_Dataset entries_
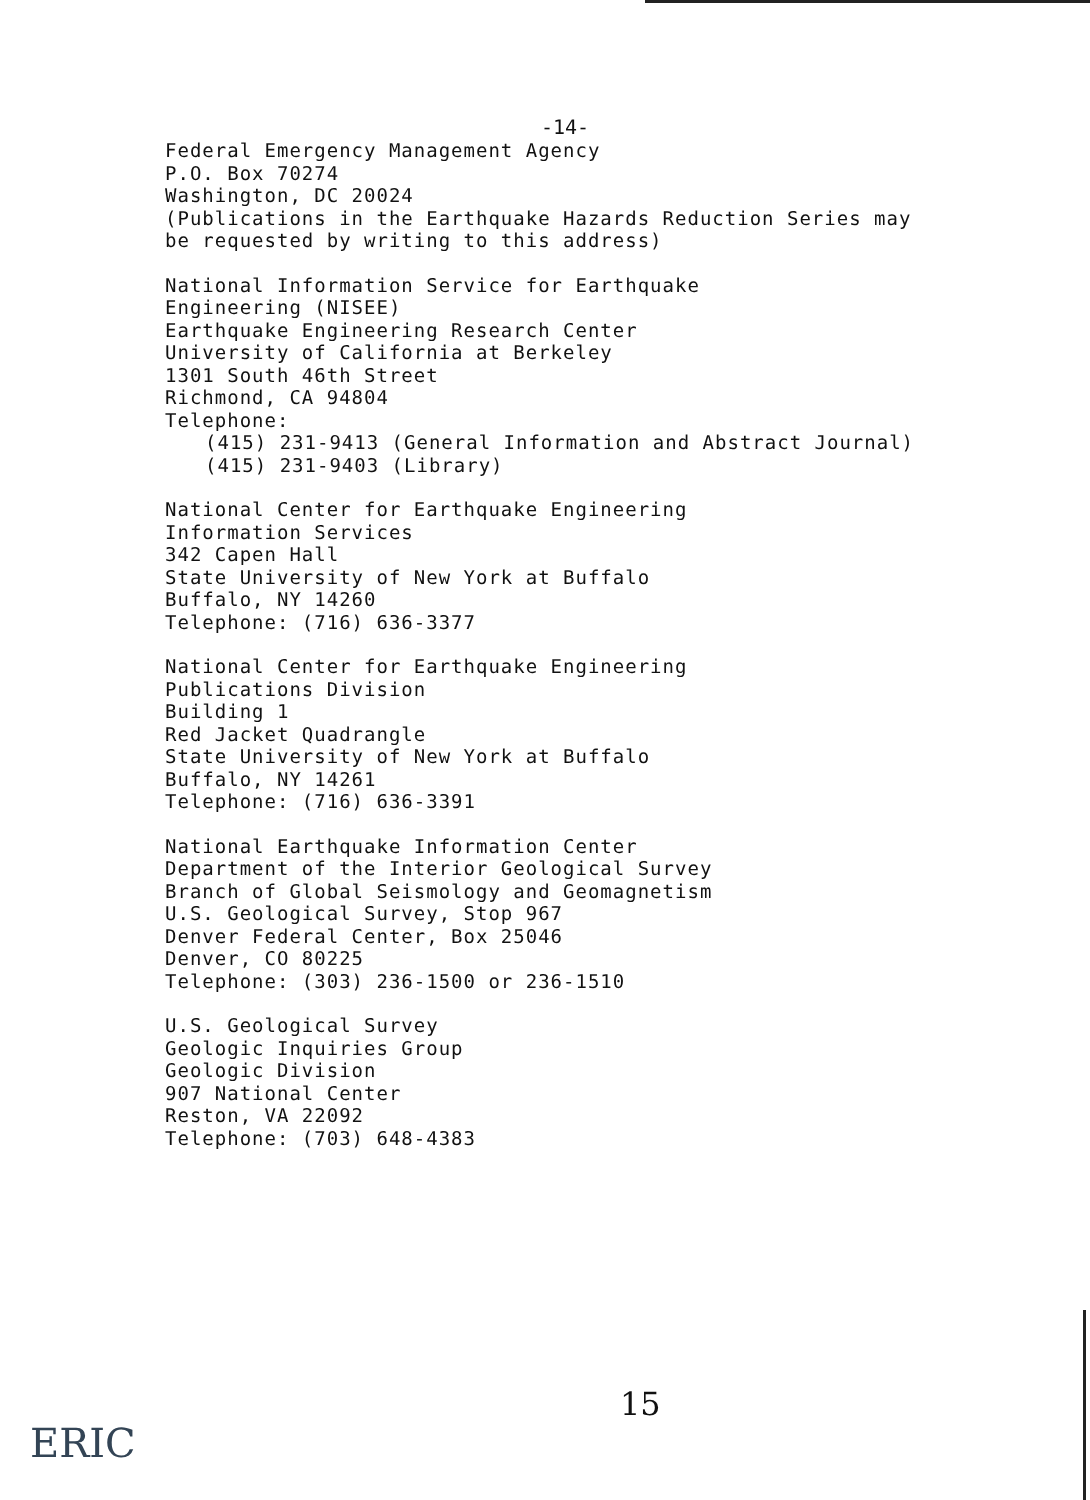-14-
Federal Emergency Management Agency
P.O. Box 70274
Washington, DC 20024
(Publications in the Earthquake Hazards Reduction Series may
be requested by writing to this address)
National Information Service for Earthquake
Engineering (NISEE)
Earthquake Engineering Research Center
University of California at Berkeley
1301 South 46th Street
Richmond, CA 94804
Telephone:
(415) 231-9413 (General Information and Abstract Journal)
(415) 231-9403 (Library)
National Center for Earthquake Engineering
Information Services
342 Capen Hall
State University of New York at Buffalo
Buffalo, NY 14260
Telephone: (716) 636-3377
National Center for Earthquake Engineering
Publications Division
Building 1
Red Jacket Quadrangle
State University of New York at Buffalo
Buffalo, NY 14261
Telephone: (716) 636-3391
National Earthquake Information Center
Department of the Interior Geological Survey
Branch of Global Seismology and Geomagnetism
U.S. Geological Survey, Stop 967
Denver Federal Center, Box 25046
Denver, CO 80225
Telephone: (303) 236-1500 or 236-1510
U.S. Geological Survey
Geologic Inquiries Group
Geologic Division
907 National Center
Reston, VA 22092
Telephone: (703) 648-4383
15
ERIC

_WORK TO COMPLETE_
Give the number of lines above that hold the word "Telephone", and nothing more.

_RESPONSE TO THE TASK_
5